Yapılacak işler:
1: TÜSİAD genel kurulu haberine göre aşağıdaki soruları yanıtlayın:
(a) Kaslowski toplantıya nasıl katıldı?
(b) Kaslowski, İstanbul Sözleşmesi'nden çıkılmasını nasıl bir karar olarak değerlendirdiklerini söyledi?
(c) Son 2.5 yıl içinde Merkez Bankası'nın Başkanı kaç kez değişmiştir?
2: TÜSİAD genel kurulu haberinde Kaslowski'nin, bir ekonomik programın başarısının bağlı olduğunu söylediği etkenlerin hepsini sıralayın.

--- Verilen metin ---

31.03.2021 - 07:00 | Son Güncellenme:
EKONOMİ SERVİSİ
Dün TÜSİAD’ın Olağan Genel Kurulu yapıldı. Kovid-19 testi negatif çıksa da semptom gösteren Kaslowski toplantıya çevrim içi katıldı. İşsizliğin, toplumu tehdit ettiğini dile getiren Kaslowski, “Kolay finansman koşulları kalkıyor. Rezervlerimiz azaldı. Böyle bir dönemde hükümetimiz yeni ekonomi paketiyle piyasalara olumlu mesaj vermeye çalıştı. Bu çabayı olumlu karşılıyoruz” dedi.
İstanbul Sözleşmesi
Kaslowski, bir ekonomik programın başarısının teknik özellikler kadar yargı sisteminin güvenilirliği, hukukun üstünlüğü ve insan haklarına saygının düzeyi, kurumların yetkinliği ve eğitim sistemindeki seviyenin yüksekliğine bağlı olduğunu söyledi. Kaslowski, kadın haklarına da vurgu yaparak, “İlk imzacısı Türkiye olan İstanbul Sözleşmesi’nden çıkılmasını düzeltilmesi gereken bir karar olarak değerlendirdiğimizi tekrarlamak istiyorum” dedi.
Kalkınmanın ön koşulunun istikrar olduğunu anlatan Kaslowski, “Yalnızca siyasi istikrardan değil kurumsal istikrardan bahsediyorum. Son 2.5 yıl içinde en önemli kurumlarımızdan TÜİK’in Başkanı 4, Merkez Bankası’nın Başkanı ise 3 kez değişmiştir” dedi.

--- Verilen bilgiler ---

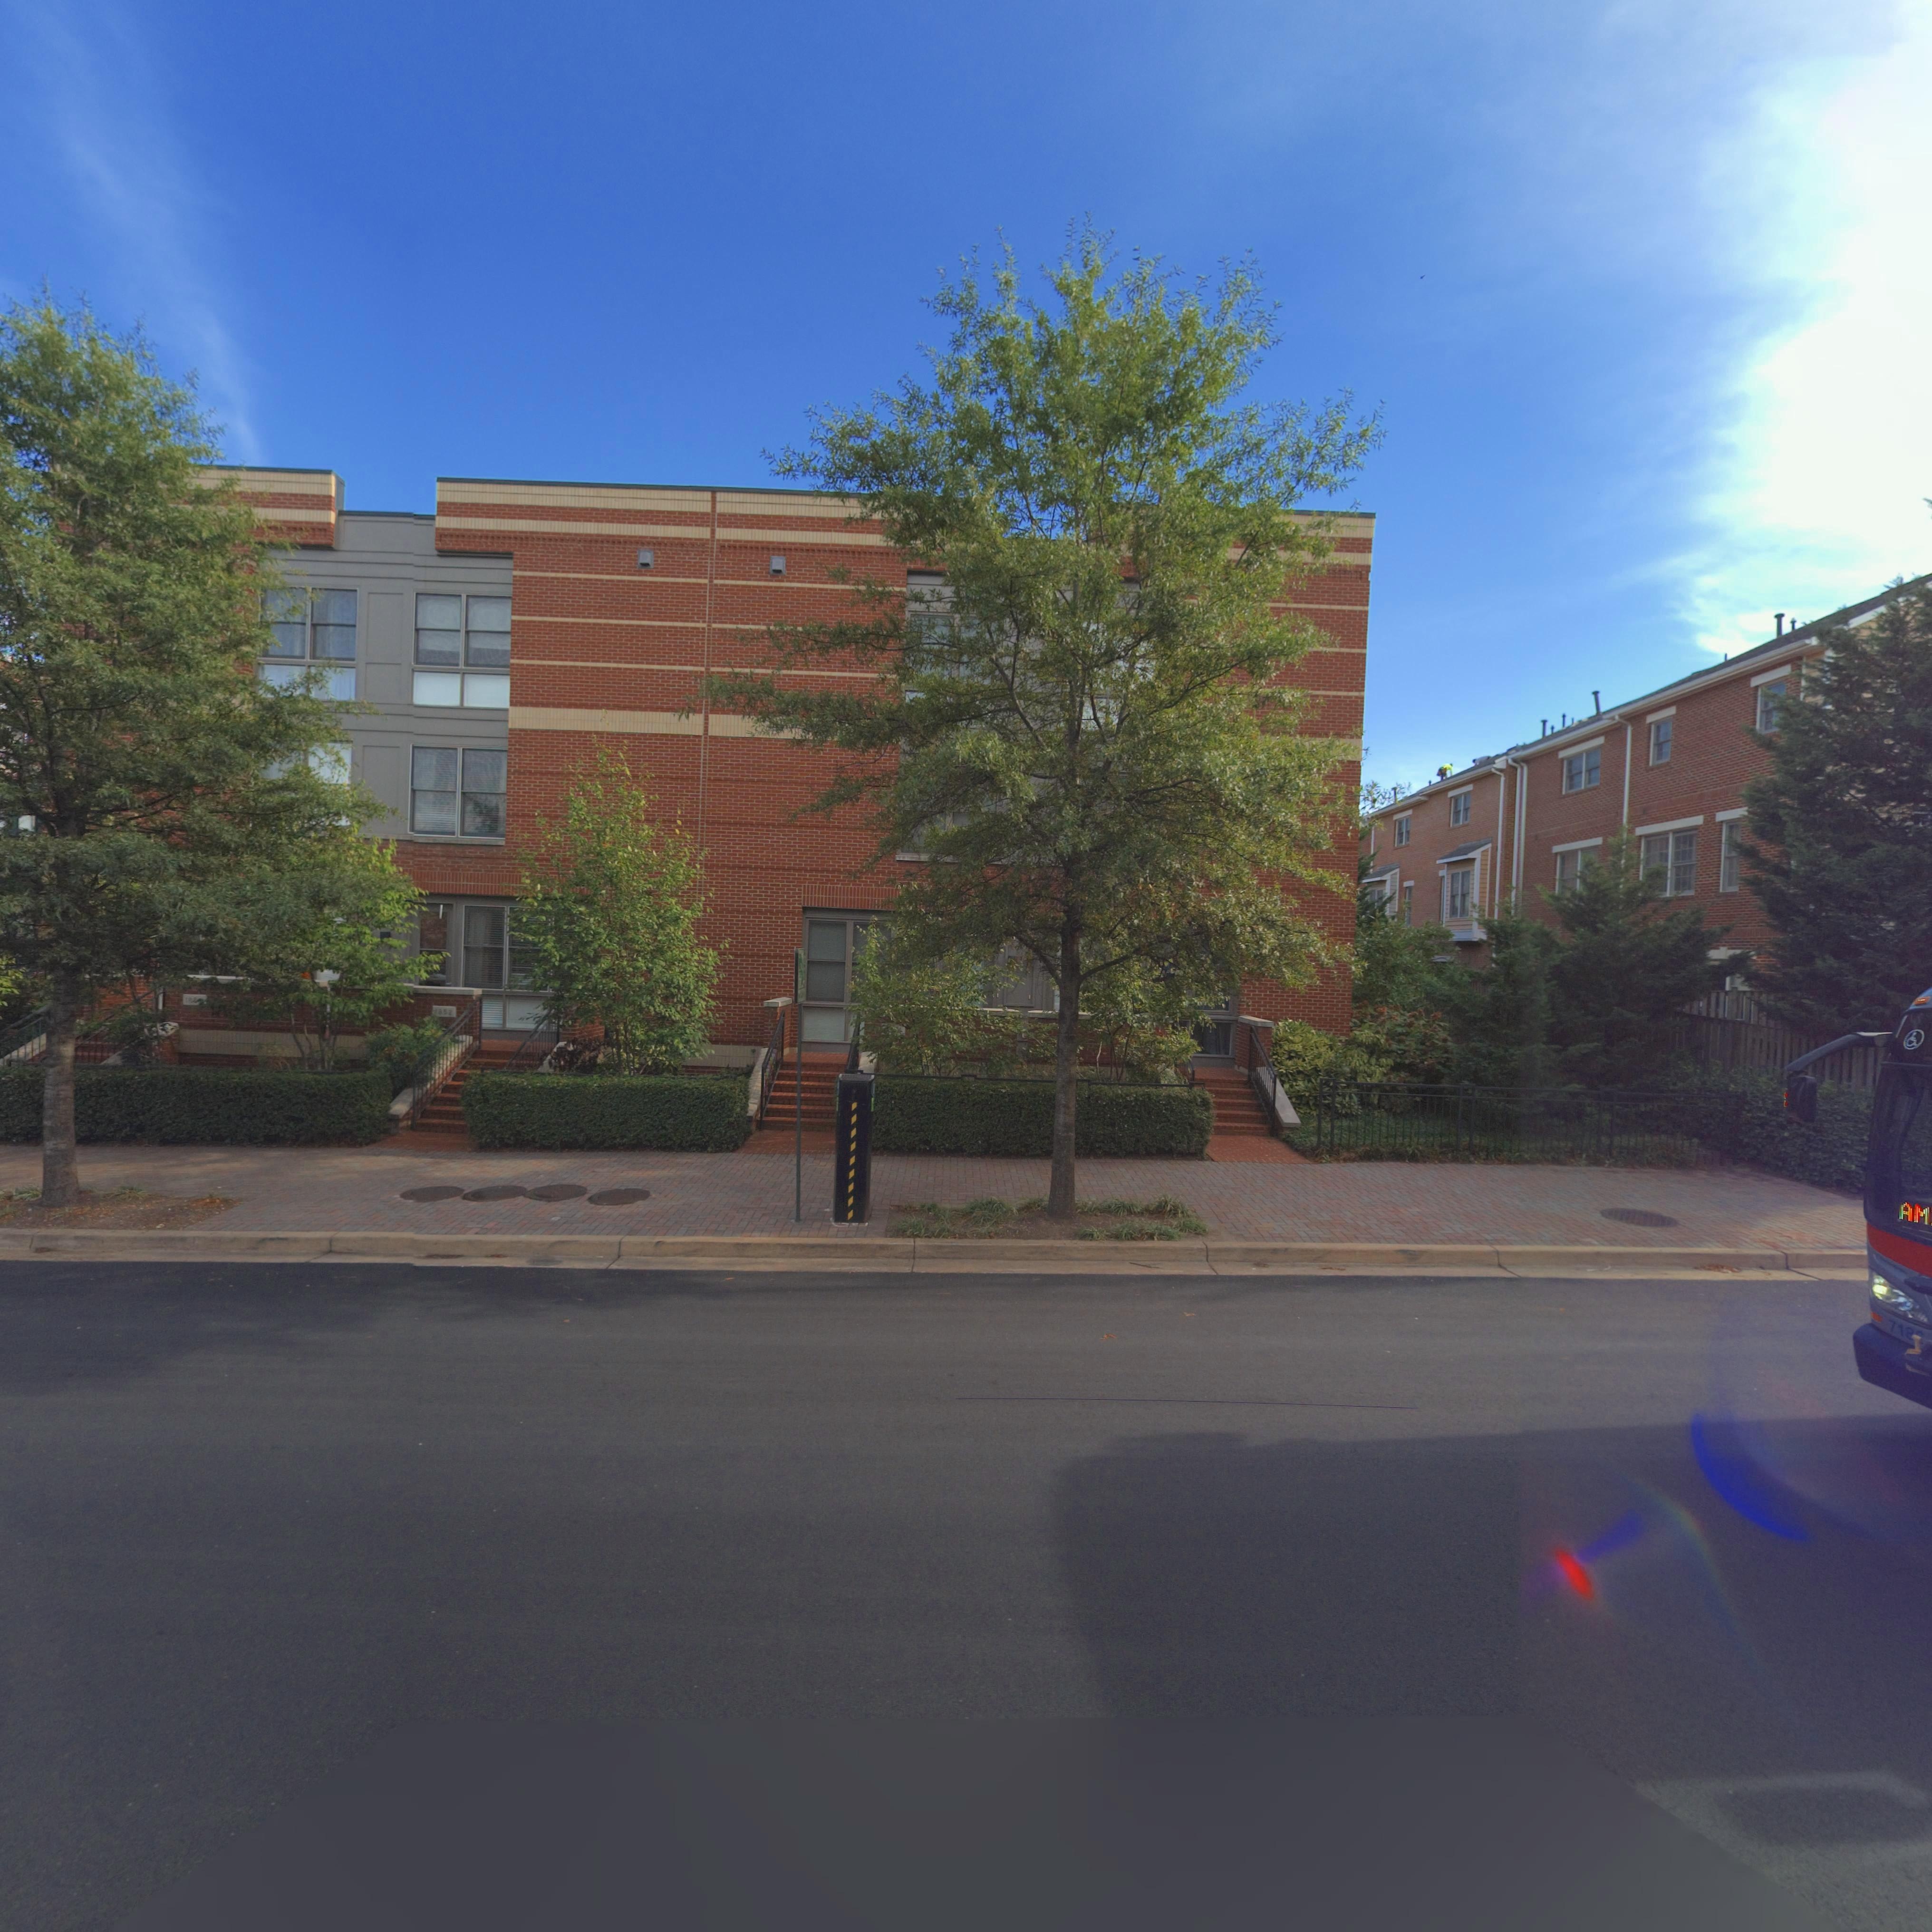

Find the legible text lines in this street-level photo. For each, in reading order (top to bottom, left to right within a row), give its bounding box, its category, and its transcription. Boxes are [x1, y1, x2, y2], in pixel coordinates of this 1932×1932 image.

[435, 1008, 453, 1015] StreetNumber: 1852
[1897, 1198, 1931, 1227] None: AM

---

Yanıtlar:
1:
(a) Çevrim içi katıldı.
(b) Düzeltilmesi gereken bir karar olarak.
(c) 3 kez.

2:
- Teknik özellikler
- Yargı sisteminin güvenilirliği
- Hukukun üstünlüğü
- İnsan haklarına saygının düzeyi
- Kurumların yetkinliği
- Eğitim sistemindeki seviyenin yüksekliği